> _Problem to work on_
Select the lines of the records containing the word "depth" and list them.

> _Material for the task_
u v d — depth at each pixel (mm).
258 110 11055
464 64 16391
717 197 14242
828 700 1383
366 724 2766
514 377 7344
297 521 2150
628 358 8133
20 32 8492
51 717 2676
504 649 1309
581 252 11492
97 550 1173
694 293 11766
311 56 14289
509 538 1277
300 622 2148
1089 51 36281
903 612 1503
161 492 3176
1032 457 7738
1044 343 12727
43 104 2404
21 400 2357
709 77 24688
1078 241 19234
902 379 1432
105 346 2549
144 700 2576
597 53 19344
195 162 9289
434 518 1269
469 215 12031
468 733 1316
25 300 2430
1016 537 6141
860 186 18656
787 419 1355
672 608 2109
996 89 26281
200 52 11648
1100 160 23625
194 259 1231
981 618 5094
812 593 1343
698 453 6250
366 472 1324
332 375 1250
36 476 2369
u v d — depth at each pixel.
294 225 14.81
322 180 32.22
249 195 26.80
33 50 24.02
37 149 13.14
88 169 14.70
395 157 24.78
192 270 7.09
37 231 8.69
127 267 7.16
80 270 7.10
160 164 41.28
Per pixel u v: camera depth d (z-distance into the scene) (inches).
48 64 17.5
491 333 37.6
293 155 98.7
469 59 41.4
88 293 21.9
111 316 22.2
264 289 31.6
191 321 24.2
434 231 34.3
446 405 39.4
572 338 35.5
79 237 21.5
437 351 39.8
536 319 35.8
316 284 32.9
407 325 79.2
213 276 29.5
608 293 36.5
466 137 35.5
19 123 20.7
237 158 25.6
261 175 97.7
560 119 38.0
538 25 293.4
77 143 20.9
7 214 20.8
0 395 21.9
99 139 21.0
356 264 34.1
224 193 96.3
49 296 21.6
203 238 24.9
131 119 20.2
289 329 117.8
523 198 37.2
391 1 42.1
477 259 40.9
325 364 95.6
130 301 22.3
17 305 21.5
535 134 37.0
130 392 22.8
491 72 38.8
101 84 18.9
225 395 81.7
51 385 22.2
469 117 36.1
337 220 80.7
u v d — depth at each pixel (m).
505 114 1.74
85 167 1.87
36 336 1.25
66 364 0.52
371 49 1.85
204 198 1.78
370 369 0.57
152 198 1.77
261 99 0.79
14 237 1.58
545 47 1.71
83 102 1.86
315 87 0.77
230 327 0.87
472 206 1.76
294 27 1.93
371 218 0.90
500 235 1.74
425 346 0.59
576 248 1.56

> _Output for this exercise_
u v d — depth at each pixel (mm).
u v d — depth at each pixel.
Per pixel u v: camera depth d (z-distance into the scene) (inches).
u v d — depth at each pixel (m).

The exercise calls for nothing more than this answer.